Question

If r(x) = 2 – x2 and w(x) = x – 2, what is the range of (Wºr) (x)

(-∞,0]
(-∞,2]
[0,∞)
[2,∞)

Answer 1

(-inf,2]

Explanation:

`(w \circ r)(x)=w(r(x))`

`w(2-x^2)` I replaced r(x) with 2-x^2

`(2-x^2)-x` I replace the x in w(x)=x-2 with 2-x^2

`-x^2-x+2`

You can graph this to find the range.

But since this is a quadratic (the graph is a parabola), I'm going to find the vertex to help me to determine the range.

The vertex is at x=-b/(2a). Once I find x, I can find the y that corresponds to it by using y=-x^2-x+2.

Comparing ax^2+bx+c to -x^2-x+2 tells me a=-1, b=-1, and c=2.

So the vertex is at x=1/(2*-1)=-1/2.

Data for analysis ::
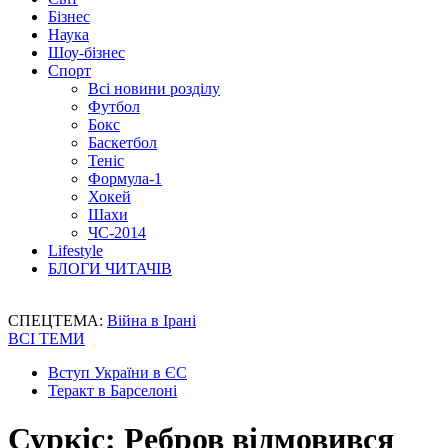
Бізнес
Наука
Шоу-бізнес
Спорт
Всі новини розділу
Футбол
Бокс
Баскетбол
Теніс
Формула-1
Хокей
Шахи
ЧС-2014
Lifestyle
БЛОГИ ЧИТАЧІВ
СПЕЦТЕМА:
Війна в Ірані
ВСІ ТЕМИ
Вступ України в ЄС
Теракт в Барселоні
Суркіс: Ребров відмовився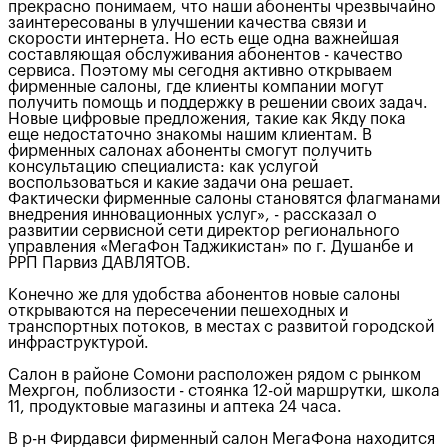
прекрасно понимаем, что наши абоненты чрезвычайно
заинтересованы в улучшении качества связи и
скорости интернета. Но есть еще одна важнейшая
составляющая обслуживания абонентов - качество
сервиса. Поэтому мы сегодня активно открываем
фирменные салоны, где клиенты компании могут
получить помощь и поддержку в решении своих задач.
Новые цифровые предложения, такие как Якду пока
еще недостаточно знакомы нашим клиентам. В
фирменных салонах абоненты смогут получить
консультацию специалиста: как услугой
воспользоваться и какие задачи она решает.
Фактически фирменные салоны становятся флагманами
внедрения инновационных услуг», - рассказал о
развитии сервисной сети директор регионального
управления «МегаФон Таджикистан» по г. Душанбе и
РРП Парвиз ДАВЛЯТОВ.
Конечно же для удобства абонентов новые салоны
открываются на пересечении пешеходных и
транспортных потоков, в местах с развитой городской
инфраструктурой.
Салон в районе Сомони расположен рядом с рынком
Мехргон, поблизости - стоянка 12-ой маршрутки, школа
11, продуктовые магазины и аптека 24 часа.
В р-н Фирдавси фирменный салон МегаФона находится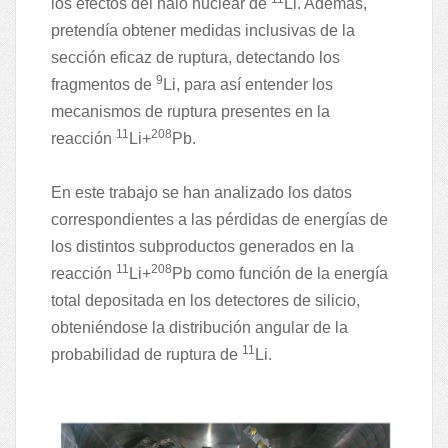
los efectos del halo nuclear de
Li. Además,
pretendía obtener medidas inclusivas de la
sección eficaz de ruptura, detectando los
9
fragmentos de
Li, para así entender los
mecanismos de ruptura presentes en la
11
208
reacción
Li+
Pb.
En este trabajo se han analizado los datos
correspondientes a las pérdidas de energías de
los distintos subproductos generados en la
11
208
reacción
Li+
Pb como función de la energía
total depositada en los detectores de silicio,
obteniéndose la distribución angular de la
11
probabilidad de ruptura de
Li.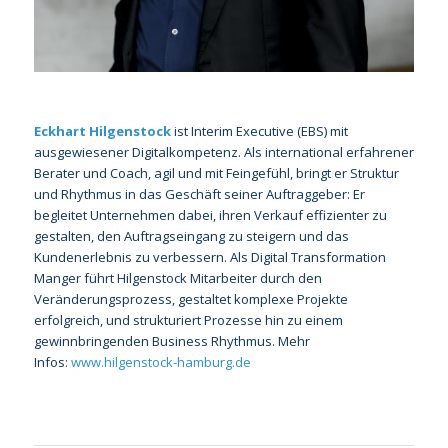
Eckhart Hilgenstock
ist Interim Executive (EBS) mit
ausgewiesener Digitalkompetenz. Als international erfahrener
Berater und Coach, agil und mit Feingefühl, bringt er Struktur
und Rhythmus in das Geschäft seiner Auftraggeber: Er
begleitet Unternehmen dabei, ihren Verkauf effizienter zu
gestalten, den Auftragseingang zu steigern und das
Kundenerlebnis zu verbessern. Als Digital Transformation
Manger führt Hilgenstock Mitarbeiter durch den
Veränderungsprozess, gestaltet komplexe Projekte
erfolgreich, und strukturiert Prozesse hin zu einem
gewinnbringenden Business Rhythmus. Mehr
Infos:
www.hilgenstock-hamburg.de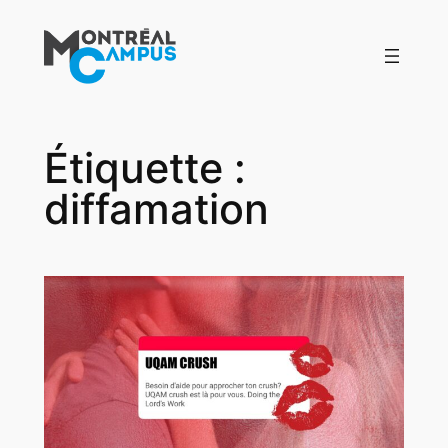
Aller
au
contenu
Étiquette :
diffamation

Exercise description :: Copy the composite-function range thread in full, character for character. Nothing in the listing is required here.

Completed exercise ::
Question

If r(x) = 2 – x2 and w(x) = x – 2, what is the range of (Wºr) (x)

(-∞,0]
(-∞,2]
[0,∞)
[2,∞)

Answer 1

(-inf,2]

Explanation:

`(w \circ r)(x)=w(r(x))`

`w(2-x^2)` I replaced r(x) with 2-x^2

`(2-x^2)-x` I replace the x in w(x)=x-2 with 2-x^2

`-x^2-x+2`

You can graph this to find the range.

But since this is a quadratic (the graph is a parabola), I'm going to find the vertex to help me to determine the range.

The vertex is at x=-b/(2a). Once I find x, I can find the y that corresponds to it by using y=-x^2-x+2.

Comparing ax^2+bx+c to -x^2-x+2 tells me a=-1, b=-1, and c=2.

So the vertex is at x=1/(2*-1)=-1/2.